*EXCERPTED DATA*.
▬▬▬▬▬▬

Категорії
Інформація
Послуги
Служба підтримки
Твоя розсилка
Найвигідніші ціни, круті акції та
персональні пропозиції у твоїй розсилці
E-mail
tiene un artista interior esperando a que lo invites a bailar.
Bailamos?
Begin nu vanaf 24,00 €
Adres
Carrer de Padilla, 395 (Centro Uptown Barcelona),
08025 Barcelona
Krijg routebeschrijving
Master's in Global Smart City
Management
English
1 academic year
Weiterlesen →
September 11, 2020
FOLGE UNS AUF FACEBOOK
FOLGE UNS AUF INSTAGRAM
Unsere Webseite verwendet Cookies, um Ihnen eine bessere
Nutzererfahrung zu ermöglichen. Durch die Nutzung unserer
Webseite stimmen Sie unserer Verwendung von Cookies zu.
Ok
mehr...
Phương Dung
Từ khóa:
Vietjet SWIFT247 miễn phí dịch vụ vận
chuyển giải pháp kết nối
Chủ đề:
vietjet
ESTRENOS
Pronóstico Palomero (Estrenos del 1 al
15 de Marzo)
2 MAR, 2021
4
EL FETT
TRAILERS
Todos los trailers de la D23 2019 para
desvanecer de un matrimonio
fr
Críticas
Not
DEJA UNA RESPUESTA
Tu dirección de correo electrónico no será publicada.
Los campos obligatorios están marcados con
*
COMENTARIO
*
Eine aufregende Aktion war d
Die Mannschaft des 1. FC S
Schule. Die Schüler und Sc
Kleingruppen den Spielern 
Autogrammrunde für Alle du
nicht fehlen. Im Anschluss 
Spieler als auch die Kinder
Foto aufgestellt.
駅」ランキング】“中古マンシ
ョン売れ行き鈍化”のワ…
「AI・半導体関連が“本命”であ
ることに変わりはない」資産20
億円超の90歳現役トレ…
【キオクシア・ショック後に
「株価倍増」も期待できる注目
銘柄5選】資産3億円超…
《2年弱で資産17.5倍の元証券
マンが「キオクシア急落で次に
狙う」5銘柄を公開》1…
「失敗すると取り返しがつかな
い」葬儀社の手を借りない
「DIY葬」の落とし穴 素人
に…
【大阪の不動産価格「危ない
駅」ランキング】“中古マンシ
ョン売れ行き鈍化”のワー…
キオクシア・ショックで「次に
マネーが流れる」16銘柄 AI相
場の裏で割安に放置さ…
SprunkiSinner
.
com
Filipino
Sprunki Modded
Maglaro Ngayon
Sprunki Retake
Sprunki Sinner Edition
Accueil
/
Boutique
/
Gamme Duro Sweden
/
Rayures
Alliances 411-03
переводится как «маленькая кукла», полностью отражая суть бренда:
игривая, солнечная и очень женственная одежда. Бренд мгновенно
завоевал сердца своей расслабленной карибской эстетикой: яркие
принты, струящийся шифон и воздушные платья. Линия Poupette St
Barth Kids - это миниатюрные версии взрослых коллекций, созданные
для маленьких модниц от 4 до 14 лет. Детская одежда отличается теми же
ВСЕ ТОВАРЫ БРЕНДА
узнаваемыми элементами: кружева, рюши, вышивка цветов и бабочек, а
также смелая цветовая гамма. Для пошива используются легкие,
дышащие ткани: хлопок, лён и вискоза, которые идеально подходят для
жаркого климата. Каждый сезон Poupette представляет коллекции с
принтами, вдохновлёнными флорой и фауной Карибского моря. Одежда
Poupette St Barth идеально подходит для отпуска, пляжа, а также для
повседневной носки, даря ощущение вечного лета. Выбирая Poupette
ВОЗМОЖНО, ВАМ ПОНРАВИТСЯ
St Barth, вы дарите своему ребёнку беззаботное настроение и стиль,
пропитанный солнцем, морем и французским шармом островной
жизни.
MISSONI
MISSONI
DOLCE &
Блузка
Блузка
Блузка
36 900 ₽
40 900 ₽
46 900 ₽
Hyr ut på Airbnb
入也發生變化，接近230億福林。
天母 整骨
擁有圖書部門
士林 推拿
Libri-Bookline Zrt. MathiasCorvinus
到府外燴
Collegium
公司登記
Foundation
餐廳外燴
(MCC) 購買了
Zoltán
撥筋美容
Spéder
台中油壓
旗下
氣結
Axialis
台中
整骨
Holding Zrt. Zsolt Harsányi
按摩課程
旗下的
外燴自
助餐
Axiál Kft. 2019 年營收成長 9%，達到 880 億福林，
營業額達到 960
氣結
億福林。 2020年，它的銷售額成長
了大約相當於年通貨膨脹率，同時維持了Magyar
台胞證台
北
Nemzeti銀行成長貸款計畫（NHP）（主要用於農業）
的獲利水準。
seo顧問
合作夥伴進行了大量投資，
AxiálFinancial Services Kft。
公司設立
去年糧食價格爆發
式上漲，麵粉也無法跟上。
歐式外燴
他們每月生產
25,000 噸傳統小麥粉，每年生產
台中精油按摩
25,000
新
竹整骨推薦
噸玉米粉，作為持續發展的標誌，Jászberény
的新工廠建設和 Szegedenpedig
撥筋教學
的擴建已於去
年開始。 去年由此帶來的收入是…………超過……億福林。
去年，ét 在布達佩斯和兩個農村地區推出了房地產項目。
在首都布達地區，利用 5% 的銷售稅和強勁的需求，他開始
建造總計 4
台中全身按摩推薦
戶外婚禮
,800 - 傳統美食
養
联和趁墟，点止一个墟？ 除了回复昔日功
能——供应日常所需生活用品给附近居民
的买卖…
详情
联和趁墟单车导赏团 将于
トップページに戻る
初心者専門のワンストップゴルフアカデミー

▬▬▬▬▬▬

*ACTIVITY*. Repeat the records from the start through the line containing "Unsere Webseite verwendet", both ends included.

*ANSWER BOX*.
Категорії
Інформація
Послуги
Служба підтримки
Твоя розсилка
Найвигідніші ціни, круті акції та
персональні пропозиції у твоїй розсилці
E-mail
tiene un artista interior esperando a que lo invites a bailar.
Bailamos?
Begin nu vanaf 24,00 €
Adres
Carrer de Padilla, 395 (Centro Uptown Barcelona),
08025 Barcelona
Krijg routebeschrijving
Master's in Global Smart City
Management
English
1 academic year
Weiterlesen →
September 11, 2020
FOLGE UNS AUF FACEBOOK
FOLGE UNS AUF INSTAGRAM
Unsere Webseite verwendet Cookies, um Ihnen eine bessere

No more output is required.